The exhibit center is located at 3059 West 12th Street at the entrance to Deno's Wonder Wheel Park, which is open Saturdays and Sundays from 12 noon through October. The weekend of the performance festival also happens to be the last chance to ride the iconic Wonder Wheel in 2012! The cars will be coming off next week as the 92-year-old Coney Island landmark begins its annual maintenance schedule.
Last week, the City's Economic Development Corporation issued a Request for Proposals to develop and operate amusements on a long vacant lot at West 15th Street in Coney Island. The Coney Island History Project has received several queries about the history of the site. The narrow city-owned lot up for bid was formerly owned by the Tilyou family since the 1880s and has a long amusement history. When West 15th Street was cut through from Surf Avenue to the Boardwalk in 1922 it replaced the narrow Bushman's Walk and forced the relocation of the Drop the Dip roller coaster which overlapped the bed of the street. Irving Baths bathhouse was located on the Boardwalk end of the new street and a Mangels Whip ride sat at the Bowery end. Between the Bowery and Surf was Morgan's Cabaret, replaced in the 1950s by the Magic Carpet Fun House, Donkey Ball Game, and Shatzkins Knishes. The Whip ride was later replaced by numerous McCullough attractions and then a Wild Mouse Coaster and Go-Kart track, both of which closed and sat abandoned until the early 1980s. The lot was later let go for back taxes, became city property, and was cleared of decaying rides. The late Andy Badalamenti built a corral at the Surf Avenue end of the property for the use of Police horses assigned to patrol Coney Island. In recent times, the property has reverted to a natural state providing a green, park-like environment from Surf Avenue to the Boardwalk. The site is adjacent to the privately owned property where the Thunderbolt Roller Coaster stood until its demolition in 2000. -Charles Denson
History Day has been rescheduled! See you on sunny SUNDAY, AUGUST 12, 2012 (instead of Saturday, August 11). Same bands, same events, same time and place: Deno's Wonder Wheel Park and the Coney Island History Project from 1pm-6pm. Coney Trivia Contest with Charles Denson at 2pm and again at 3pm under the Wonder Wheel.
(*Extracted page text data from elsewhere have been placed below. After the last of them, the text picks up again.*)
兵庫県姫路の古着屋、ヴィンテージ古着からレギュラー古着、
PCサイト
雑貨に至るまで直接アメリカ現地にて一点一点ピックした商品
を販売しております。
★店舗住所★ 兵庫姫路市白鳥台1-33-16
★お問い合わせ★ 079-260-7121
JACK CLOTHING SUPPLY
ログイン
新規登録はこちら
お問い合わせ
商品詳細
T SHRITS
Although the 2012 History Day is rescheduled for Sunday, the Coney Island History Project exhibit center will be OPEN RAIN OR SHINE on SATURDAY with a new exhibit on the cultural history of Coney Island bathhouses. Open Saturday & Sunday, 12-6pm. FREE!
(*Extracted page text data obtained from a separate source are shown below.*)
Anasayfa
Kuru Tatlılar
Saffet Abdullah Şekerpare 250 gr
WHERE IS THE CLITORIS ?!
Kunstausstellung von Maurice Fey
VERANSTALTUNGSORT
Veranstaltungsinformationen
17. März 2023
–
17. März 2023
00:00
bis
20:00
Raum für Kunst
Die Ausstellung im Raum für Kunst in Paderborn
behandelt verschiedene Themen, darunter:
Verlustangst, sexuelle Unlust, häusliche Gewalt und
Bathhouse tags There were once more than 50 bathhouses of all kinds lining the beach at Coney Island. A century ago bathhouses provided the only access to the beach and, for many, a home away from home. Now hardly anyone knows what a bathhouse is. The shorefront facilities were a popular cultural phenomenon, providing entertainment, lockers, changing rooms, showers, swim suit rentals, steam baths, massive salt water pools, athletic equipment, game courts, restaurants, and fenced wooden decks for nude sunbathing. This exhibit provides a history told in photographs, admission tickets, oral history, and the folk art of bathhouse key tags.
The Coney Island History Project is open Saturdays, Sundays and holidays from 12 noon - 6pm through Labor Day. Admission is free of charge. Our exhibit center is located at 3059 West 12th Street at the entrance to Deno's Wonder Wheel Park, just a few steps off the Boardwalk.